Let me ask Corey about this
I’ll come back to you with more answers as soon as possible. Sorry for the late reply.
Regarding the second question, Daniele pointed out the following aspects:
- The significant lags in the PACF plot might indicate over-differencing.
- What is the granularity of the data. 16 is a pretty old lagged value.
- The values of partial correlation are strange too, as they are higher than 1. This can happen (depending on the algorithm used to estimate the PACF function) when you have few obs… in this case, the partial autocorrelation values for the highest lags are not reliable (few degrees of freedom left to estimate them).
- Would it be possible to see the ACF/PACF plots before and after each transformation step, or could you share the workflow?
And regarding the Python error: The model is not converging for some reason. It could be that if you’re using two years of monthly data (this is how the ACF plot looks like) it might not be enough data to build an ARIMA model. We’re working on a more informative error message, though. Thank you for mentioning this!
To add something of my experience.
When I was following the descriptions in Forecasting: Principles and Practice by Rob J Hyndman and George Athanasopoulos (which is based on R instead of Python; but the principles are the same) I ran into issues as well when I tried to use either an X11-decomposition or SEATS decomposition (Seasonal Extraction in ARIMA Time Series).
For both methodes a minimum of 40 data points, i.e. 40 months in your case, is required, otherwise they will not work.
At the 2020 Fall Summit during the Time Series Training, there was talk about new Components that can handle Seasonality. Do we have a rough expected time frame for beta release? If no, I will have some questions about how to add back the seasonality for value prediction.
Trying to create a view like this, where the light blue in the plot shows the 95% confidence interval, and the dark blue shows the 80% confidence interval:
Thanks for posting your question here!
We actually have already components that can handle seasonality. You can use either the combination of Inspect Seasonality and Remove Seasonality components or the Decompose Signal component. This Deployment and Signal Reconstruction workflow shows how to add back the seasonality into your predictions.
We showed a preliminary version of the SARIMA component in the course, which you can use to create forecasts of data with seasonal patterns. We are actively working on it, but I can’t promise anything about the release. I hope soon!
The ARIMA Predictor component outputs the standard deviations of the out-sample predictions.
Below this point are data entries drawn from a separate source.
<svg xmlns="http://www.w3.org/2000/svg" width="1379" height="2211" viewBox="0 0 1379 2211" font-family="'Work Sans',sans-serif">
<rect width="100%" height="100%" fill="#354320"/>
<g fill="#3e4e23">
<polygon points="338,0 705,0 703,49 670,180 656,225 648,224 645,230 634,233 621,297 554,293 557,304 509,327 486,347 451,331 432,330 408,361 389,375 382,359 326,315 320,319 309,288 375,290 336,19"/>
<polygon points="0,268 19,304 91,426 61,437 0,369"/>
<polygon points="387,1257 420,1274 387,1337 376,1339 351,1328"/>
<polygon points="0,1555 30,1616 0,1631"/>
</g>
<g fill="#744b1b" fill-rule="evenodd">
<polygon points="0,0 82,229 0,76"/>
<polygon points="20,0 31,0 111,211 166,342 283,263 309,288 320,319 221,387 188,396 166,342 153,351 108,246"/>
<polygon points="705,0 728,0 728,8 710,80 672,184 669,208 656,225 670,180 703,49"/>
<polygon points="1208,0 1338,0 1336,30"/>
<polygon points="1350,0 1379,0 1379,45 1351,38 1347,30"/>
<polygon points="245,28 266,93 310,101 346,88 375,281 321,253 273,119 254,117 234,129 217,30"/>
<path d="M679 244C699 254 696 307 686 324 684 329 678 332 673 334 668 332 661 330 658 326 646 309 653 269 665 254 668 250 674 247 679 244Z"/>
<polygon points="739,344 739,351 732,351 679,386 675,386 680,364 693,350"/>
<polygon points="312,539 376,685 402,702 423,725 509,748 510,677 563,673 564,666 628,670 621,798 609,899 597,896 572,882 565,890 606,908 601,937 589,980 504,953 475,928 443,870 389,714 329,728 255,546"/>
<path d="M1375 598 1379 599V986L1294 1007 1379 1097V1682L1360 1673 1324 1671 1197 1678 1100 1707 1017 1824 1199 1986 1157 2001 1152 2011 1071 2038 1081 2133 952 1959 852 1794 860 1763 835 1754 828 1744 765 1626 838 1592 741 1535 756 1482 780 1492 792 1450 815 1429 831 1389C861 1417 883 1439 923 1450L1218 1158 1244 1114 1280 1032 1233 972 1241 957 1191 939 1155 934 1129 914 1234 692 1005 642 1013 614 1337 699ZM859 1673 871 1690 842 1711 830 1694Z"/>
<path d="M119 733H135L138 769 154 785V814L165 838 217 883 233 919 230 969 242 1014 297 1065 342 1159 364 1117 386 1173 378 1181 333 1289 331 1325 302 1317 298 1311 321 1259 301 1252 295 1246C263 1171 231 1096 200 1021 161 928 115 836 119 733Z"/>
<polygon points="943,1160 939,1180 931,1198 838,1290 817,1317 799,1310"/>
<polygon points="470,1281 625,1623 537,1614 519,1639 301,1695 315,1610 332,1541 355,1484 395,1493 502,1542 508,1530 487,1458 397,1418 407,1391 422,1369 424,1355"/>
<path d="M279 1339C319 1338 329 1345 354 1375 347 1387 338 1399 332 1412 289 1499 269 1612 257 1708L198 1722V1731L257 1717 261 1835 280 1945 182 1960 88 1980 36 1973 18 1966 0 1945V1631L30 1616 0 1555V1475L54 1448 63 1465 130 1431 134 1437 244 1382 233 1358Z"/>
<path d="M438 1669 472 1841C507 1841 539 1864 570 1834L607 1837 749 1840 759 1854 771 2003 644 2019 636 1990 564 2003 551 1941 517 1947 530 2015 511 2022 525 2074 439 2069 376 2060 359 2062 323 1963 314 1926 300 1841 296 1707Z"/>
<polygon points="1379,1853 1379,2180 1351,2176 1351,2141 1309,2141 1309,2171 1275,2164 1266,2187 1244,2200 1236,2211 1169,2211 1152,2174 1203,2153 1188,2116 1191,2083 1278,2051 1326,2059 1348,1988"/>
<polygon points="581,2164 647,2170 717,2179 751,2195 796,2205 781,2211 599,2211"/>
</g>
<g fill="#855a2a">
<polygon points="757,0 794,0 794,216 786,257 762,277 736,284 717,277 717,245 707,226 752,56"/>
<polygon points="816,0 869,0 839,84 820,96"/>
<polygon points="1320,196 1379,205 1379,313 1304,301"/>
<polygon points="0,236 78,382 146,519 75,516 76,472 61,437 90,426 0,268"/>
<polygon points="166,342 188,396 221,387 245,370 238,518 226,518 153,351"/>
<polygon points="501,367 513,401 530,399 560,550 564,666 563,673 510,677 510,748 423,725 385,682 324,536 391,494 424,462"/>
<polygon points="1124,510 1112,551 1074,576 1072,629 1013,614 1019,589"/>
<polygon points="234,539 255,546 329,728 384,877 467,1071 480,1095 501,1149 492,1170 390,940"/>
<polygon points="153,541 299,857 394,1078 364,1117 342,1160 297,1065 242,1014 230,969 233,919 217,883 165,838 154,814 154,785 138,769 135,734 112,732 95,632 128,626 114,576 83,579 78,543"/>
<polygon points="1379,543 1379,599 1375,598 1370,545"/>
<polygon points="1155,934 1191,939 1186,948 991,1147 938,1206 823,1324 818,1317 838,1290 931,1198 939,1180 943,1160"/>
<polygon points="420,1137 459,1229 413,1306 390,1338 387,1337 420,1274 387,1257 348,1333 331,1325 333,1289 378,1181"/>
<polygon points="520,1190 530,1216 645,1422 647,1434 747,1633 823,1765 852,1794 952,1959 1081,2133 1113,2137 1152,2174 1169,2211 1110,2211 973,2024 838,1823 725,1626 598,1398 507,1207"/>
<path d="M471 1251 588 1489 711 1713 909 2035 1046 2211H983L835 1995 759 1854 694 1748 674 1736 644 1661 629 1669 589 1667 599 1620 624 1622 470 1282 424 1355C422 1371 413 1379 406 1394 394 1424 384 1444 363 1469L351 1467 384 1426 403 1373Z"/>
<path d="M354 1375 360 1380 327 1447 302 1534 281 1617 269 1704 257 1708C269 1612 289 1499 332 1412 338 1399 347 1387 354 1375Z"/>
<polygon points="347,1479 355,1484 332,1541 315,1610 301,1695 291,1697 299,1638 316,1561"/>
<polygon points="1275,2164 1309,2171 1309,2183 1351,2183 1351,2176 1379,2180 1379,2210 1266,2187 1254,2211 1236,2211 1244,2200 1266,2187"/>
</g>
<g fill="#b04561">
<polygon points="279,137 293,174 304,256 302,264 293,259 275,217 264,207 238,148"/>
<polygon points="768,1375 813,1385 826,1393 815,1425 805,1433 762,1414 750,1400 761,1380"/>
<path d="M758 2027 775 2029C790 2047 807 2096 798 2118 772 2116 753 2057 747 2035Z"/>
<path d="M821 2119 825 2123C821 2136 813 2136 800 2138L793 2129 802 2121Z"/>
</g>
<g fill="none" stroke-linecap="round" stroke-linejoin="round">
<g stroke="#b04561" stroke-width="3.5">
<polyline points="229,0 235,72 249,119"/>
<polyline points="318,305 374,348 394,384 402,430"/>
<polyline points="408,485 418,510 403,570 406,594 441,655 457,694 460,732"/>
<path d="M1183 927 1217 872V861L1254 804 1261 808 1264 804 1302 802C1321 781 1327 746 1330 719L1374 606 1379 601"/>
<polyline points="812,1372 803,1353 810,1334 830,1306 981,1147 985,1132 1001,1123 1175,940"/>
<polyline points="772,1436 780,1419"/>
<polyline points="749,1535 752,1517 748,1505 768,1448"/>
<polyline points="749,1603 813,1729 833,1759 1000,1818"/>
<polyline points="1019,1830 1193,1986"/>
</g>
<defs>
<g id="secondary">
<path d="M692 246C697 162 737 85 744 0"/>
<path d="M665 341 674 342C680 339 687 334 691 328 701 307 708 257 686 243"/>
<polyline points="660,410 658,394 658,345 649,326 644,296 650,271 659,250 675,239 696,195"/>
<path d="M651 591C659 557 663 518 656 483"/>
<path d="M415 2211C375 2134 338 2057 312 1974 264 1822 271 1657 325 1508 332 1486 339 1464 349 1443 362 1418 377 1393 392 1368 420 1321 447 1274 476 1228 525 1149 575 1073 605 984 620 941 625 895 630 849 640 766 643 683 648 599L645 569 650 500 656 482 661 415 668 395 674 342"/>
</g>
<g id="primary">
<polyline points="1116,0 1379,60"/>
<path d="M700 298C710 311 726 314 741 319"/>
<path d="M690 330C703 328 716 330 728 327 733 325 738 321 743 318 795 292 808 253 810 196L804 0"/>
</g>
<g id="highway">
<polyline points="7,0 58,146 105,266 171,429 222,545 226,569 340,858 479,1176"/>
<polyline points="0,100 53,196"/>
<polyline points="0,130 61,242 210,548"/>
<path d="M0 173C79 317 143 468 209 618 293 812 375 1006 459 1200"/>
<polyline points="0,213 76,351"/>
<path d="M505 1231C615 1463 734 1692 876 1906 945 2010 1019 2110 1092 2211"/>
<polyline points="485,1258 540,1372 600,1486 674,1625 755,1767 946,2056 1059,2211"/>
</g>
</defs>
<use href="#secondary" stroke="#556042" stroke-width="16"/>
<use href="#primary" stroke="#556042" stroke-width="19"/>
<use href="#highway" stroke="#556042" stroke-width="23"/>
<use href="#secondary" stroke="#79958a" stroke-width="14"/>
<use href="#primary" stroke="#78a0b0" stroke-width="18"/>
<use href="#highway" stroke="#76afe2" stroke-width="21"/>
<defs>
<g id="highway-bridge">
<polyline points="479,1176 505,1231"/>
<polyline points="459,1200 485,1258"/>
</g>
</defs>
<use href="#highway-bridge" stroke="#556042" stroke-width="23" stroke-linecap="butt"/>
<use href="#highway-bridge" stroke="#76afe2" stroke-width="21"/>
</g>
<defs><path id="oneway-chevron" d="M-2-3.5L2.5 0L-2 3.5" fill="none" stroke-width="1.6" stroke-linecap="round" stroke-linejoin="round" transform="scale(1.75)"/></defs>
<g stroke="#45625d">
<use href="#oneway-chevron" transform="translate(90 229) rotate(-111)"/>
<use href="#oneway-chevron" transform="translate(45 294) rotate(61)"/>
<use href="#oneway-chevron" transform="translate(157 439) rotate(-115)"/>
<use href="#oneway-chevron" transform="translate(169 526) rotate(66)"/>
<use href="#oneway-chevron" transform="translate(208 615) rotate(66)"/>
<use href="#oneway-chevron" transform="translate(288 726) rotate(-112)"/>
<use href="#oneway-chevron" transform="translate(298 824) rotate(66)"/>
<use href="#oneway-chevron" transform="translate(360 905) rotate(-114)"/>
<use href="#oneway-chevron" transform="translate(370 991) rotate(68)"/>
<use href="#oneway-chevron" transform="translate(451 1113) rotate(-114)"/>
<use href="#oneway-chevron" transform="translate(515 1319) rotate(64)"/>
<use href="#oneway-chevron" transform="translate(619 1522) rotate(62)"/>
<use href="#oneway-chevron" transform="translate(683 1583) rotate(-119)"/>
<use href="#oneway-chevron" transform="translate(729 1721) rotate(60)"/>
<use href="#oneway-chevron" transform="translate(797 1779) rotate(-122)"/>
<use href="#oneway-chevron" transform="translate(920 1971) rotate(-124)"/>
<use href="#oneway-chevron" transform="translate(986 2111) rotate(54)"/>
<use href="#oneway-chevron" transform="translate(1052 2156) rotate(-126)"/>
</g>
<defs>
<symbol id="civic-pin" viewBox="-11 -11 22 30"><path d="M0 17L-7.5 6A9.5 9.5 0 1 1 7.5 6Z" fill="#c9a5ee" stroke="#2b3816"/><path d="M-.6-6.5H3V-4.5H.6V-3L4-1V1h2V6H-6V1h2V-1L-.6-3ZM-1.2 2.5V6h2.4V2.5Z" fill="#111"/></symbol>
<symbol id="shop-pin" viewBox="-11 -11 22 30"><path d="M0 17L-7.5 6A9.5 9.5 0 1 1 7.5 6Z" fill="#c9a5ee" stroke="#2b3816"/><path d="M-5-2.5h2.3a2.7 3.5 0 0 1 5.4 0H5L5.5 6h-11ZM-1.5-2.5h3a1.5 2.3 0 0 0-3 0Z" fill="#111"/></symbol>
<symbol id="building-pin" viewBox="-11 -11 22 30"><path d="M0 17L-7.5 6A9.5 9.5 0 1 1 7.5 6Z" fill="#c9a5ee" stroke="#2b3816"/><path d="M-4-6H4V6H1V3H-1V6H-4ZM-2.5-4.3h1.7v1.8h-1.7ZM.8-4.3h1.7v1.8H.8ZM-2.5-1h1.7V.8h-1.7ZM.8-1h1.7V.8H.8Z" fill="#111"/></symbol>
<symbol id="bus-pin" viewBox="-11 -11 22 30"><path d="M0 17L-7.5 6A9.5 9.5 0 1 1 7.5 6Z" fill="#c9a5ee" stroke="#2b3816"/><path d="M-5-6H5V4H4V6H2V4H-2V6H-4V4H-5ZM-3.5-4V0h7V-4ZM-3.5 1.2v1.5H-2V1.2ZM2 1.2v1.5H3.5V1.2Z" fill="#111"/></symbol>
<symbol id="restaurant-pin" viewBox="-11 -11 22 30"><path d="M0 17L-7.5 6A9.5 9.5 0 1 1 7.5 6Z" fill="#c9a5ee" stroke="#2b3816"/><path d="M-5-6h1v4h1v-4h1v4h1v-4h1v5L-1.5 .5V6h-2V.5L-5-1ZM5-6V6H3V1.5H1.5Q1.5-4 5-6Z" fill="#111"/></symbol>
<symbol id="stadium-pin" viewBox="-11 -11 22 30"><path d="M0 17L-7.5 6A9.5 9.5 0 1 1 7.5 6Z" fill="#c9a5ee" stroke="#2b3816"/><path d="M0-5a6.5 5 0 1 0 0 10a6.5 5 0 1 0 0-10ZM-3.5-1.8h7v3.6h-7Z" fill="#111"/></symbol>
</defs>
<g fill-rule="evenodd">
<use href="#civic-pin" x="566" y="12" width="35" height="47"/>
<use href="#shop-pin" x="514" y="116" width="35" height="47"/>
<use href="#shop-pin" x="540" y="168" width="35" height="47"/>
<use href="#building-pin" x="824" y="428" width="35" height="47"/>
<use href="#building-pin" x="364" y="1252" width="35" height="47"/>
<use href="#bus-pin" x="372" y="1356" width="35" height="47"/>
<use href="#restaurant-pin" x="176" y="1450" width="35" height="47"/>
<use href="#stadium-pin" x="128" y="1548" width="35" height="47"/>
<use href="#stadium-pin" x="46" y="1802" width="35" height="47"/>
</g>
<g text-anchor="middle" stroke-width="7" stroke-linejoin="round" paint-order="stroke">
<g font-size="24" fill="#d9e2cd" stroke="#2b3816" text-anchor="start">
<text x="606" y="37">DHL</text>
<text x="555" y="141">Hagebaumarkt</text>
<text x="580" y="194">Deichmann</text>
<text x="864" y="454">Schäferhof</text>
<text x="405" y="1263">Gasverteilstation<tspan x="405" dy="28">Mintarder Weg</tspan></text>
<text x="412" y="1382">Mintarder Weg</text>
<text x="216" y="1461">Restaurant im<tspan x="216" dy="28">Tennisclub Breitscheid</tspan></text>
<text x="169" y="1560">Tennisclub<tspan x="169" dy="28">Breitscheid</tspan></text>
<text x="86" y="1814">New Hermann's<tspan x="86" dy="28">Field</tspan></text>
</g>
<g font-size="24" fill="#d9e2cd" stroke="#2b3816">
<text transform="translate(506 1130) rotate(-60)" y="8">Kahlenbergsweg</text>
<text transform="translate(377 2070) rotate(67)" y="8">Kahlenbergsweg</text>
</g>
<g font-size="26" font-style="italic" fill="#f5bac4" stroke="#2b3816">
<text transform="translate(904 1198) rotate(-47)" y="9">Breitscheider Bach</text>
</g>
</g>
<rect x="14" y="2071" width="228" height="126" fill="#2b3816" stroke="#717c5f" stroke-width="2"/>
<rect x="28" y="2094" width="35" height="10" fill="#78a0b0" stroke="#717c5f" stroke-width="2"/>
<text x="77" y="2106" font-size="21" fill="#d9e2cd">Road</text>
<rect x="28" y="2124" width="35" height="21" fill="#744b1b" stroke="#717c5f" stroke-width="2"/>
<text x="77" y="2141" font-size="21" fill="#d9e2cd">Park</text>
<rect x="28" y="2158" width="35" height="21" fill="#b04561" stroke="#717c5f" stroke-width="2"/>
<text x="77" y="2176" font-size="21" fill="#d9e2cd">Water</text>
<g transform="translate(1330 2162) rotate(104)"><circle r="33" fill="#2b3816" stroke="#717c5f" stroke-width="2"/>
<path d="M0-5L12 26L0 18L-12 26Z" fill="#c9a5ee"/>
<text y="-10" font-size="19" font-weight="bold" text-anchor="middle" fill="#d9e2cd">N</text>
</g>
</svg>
You can use these values to calculate the 80% and 95% confidence bounds, and plot them together with the predictions in the same line plot. After restoring the seasonality and trend to your ARIMA predictions and their confidence bounds, the lines should look pretty similar to the one you show in the view.
Hi @Thomas_Wittig & @Maarit,
Can you please point me to the Python set-up one-pager please? Also, are there any resources that walk through using R for TSA instead of Python?
There you go!
Unfortunately I don’t know about any KNIME resources for time series analysis in R. But in the course slides we reference this book which was used by Prof. Daniele Tonini who is a creator of the course.